Summary of 1910 Encyclopedia Britannica "European Reaction to Leopold's Abuses" and Leopold II's letter "The Sacred Mission of Civilization"

        -- In the late 19th Century the Belgian parliament had passed controversial decrees. These decrees made all vacant land in the Congo the domain of the state and created a state monopoly on ivory and rubber. This monopoly was amended to allow for private companies to trade in the Congo but those companies were either influenced by the state as a major shareholder or gave a percentage of their profits to the state.

 

       -- Several major powers brought many charges against the state, the major player being Great Britain. These countries accused The Congo government of monopolizing and treating the natives harshly. A British official made a trip through the Congo in 1903 and wrote a report about the conditions there, greatly strengthening the British accusations. Leopold was forced to create a commission of inquiry to go to the Congo and “investigate the condition of the natives, and if necessary recommend reforms.

 

        -- The commission of inquiry published a report on its findings in 1905. They found that while the condition of the natives was less than satisfactory, forced labor was the only possible way to reap the benefits of the natural resources. They did acknowledge as well that there was no trade between the natives themselves and that a law be passed limiting the amount of labor per native be kept to 40 hours a month. As this report was published a commission to “study the recommendations contained in the report and formulate detailed proposals” was formed.

 

        -- King Leopold passed several decrees to rectify the problems which fell far short of serious reforms. The Belgians however viewed the decrees as restriction of Belgium’s liberty of action in the Congo. Britain on the other hand was not happy with the reforms and threatened that they would have to reconsider their treaties in the Congo if things did not change.

 

         -- Britain and America became increasingly hostile to Belgian reforms after this and demanded that something be done to improve the Congo system. In 1907 Belgium signed a treaty announcing the cession of the Congo to Belgium. This move aggravated even the most loyal Belgian politicians.

 

            -- Leopold gave up the Foundation in the Congo but he got a very generous compensation package. He retained most of his personal land in the Congo and was to be paid by the conony two million pounds in debt.

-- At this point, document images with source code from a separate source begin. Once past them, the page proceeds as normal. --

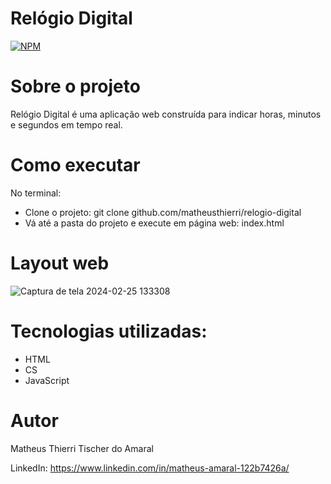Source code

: # Relógio Digital
[![NPM](https://img.shields.io/npm/l/react)](https://github.com/MatheusThierri/relogio-digital/blob/main/LICENSE)

# Sobre o projeto

Relógio Digital é uma aplicação web construída para indicar horas, minutos e segundos em tempo real.

# Como executar
No terminal:
 - Clone o projeto: git clone github.com/matheusthierri/relogio-digital
 - Vá até a pasta do projeto e execute em página web: index.html

# Layout web
![Captura de tela 2024-02-25 133308](https://github.com/MatheusThierri/TesteTB/assets/51425198/e15ae710-5a95-4abc-951e-7e9dc6d5adbc)

# Tecnologias utilizadas:
 - HTML
 - CS
 - JavaScript

# Autor
Matheus Thierri Tischer do Amaral

LinkedIn: https://www.linkedin.com/in/matheus-amaral-122b7426a/
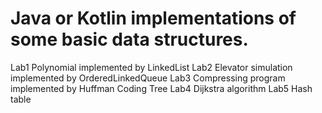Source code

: # Java or Kotlin implementations of some basic data structures.
Lab1 Polynomial implemented by LinkedList
Lab2 Elevator simulation implemented by OrderedLinkedQueue
Lab3 Compressing program implemented by Huffman Coding Tree
Lab4 Dijkstra algorithm
Lab5 Hash table
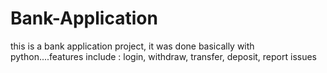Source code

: # Bank-Application
this is a bank application project, it was done basically with python....features include : login, withdraw, transfer, deposit, report issues
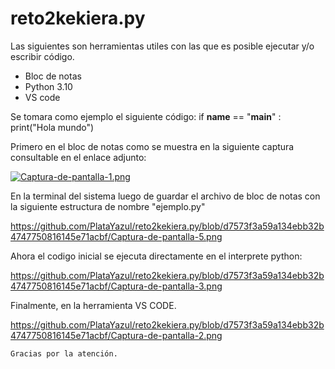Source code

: # reto2kekiera.py

Las siguientes son herramientas utiles con las que es posible ejecutar y/o escribir código.
- Bloc de notas
- Python 3.10
- VS code


Se tomara como ejemplo el siguiente código:
if __name__ == "__main__" :
  print("Hola mundo")
  
  Primero en el bloc de notas como se muestra en la siguiente captura consultable en el enlace adjunto:
   
[![Captura-de-pantalla-1.png](https://i.postimg.cc/CKCNKCqR/Captura-de-pantalla-1.png)](https://postimg.cc/qtRnb3Qr)


   

  En la terminal del sistema luego de guardar el archivo de bloc de notas con la siguiente estructura de nombre "ejemplo.py"
  
https://github.com/PlataYazul/reto2kekiera.py/blob/d7573f3a59a134ebb32b4747750816145e71acbf/Captura-de-pantalla-5.png
    
   Ahora el codigo inicial se ejecuta directamente en el interprete python:
    
https://github.com/PlataYazul/reto2kekiera.py/blob/d7573f3a59a134ebb32b4747750816145e71acbf/Captura-de-pantalla-3.png
      
   Finalmente, en la herramienta VS CODE.
  
  
https://github.com/PlataYazul/reto2kekiera.py/blob/d7573f3a59a134ebb32b4747750816145e71acbf/Captura-de-pantalla-2.png
    
    
    Gracias por la atención. 
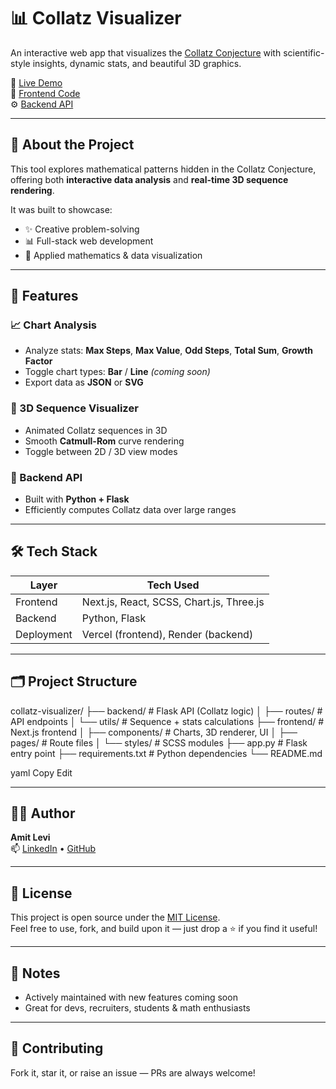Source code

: # 📊 Collatz Visualizer

An interactive web app that visualizes the [Collatz Conjecture](https://en.wikipedia.org/wiki/Collatz_conjecture) with scientific-style insights, dynamic stats, and beautiful 3D graphics.

🔗 [Live Demo](https://collatz-visualizer.vercel.app)  
📁 [Frontend Code](https://github.com/AmiteK23/Collatz-Visualizer/tree/main/frontend)  
⚙️ [Backend API](https://github.com/AmiteK23/Collatz-Visualizer/tree/main/backend)

---

## 🧠 About the Project

This tool explores mathematical patterns hidden in the Collatz Conjecture, offering both **interactive data analysis** and **real-time 3D sequence rendering**.

It was built to showcase:

- ✨ Creative problem-solving
- 📊 Full-stack web development
- 🧮 Applied mathematics & data visualization

---

## 🚀 Features

### 📈 Chart Analysis

- Analyze stats: **Max Steps**, **Max Value**, **Odd Steps**, **Total Sum**, **Growth Factor**
- Toggle chart types: **Bar** / **Line** _(coming soon)_
- Export data as **JSON** or **SVG**

### 🌌 3D Sequence Visualizer

- Animated Collatz sequences in 3D
- Smooth **Catmull-Rom** curve rendering
- Toggle between 2D / 3D view modes

### 🧮 Backend API

- Built with **Python + Flask**
- Efficiently computes Collatz data over large ranges

---

## 🛠️ Tech Stack

| Layer      | Tech Used                                |
| ---------- | ---------------------------------------- |
| Frontend   | Next.js, React, SCSS, Chart.js, Three.js |
| Backend    | Python, Flask                            |
| Deployment | Vercel (frontend), Render (backend)      |

---

## 🗂️ Project Structure

collatz-visualizer/ ├── backend/ # Flask API (Collatz logic) │ ├── routes/ # API endpoints │ └── utils/ # Sequence + stats calculations ├── frontend/ # Next.js frontend │ ├── components/ # Charts, 3D renderer, UI │ ├── pages/ # Route files │ └── styles/ # SCSS modules ├── app.py # Flask entry point ├── requirements.txt # Python dependencies └── README.md

yaml
Copy
Edit

---

## 👨‍💻 Author

**Amit Levi**  
📫 [LinkedIn](https://www.linkedin.com/in/amit-levi-538558221) • [GitHub](https://github.com/AmiteK23)

---

## 📝 License

This project is open source under the [MIT License](LICENSE).  
Feel free to use, fork, and build upon it — just drop a ⭐ if you find it useful!

---

## 📌 Notes

- Actively maintained with new features coming soon
- Great for devs, recruiters, students & math enthusiasts

---

## 🌟 Contributing

Fork it, star it, or raise an issue — PRs are always welcome!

Belgium also respected the concessions granted to the companies that held large amounts of land.

 

           -- Leopold states in his letter that, “When our directing will is implanted among [the natives] its aim is to triumph over all obstacles.” He believed that philanthropic influence could achieve the results that he wanted.

 

           -- He also states that action is a necessary option. To him war does not mean destruction it only serves as a means to implant that directing will. His agents “feel profoundly reluctant to use force” on the natives.

 

     --  The soldiers who are recruited from the natives are of the belief that an enemy is only defeated when he is destroyed. They must follow the influence of the White Officer to find the true way. These natives must find their civilization through their European leaders.

 

             -- The officers, volunteers from the Belgian army, all have a strong sense of honor and patriotism. They will spare the natives and teach them the benevolent ways of civilization.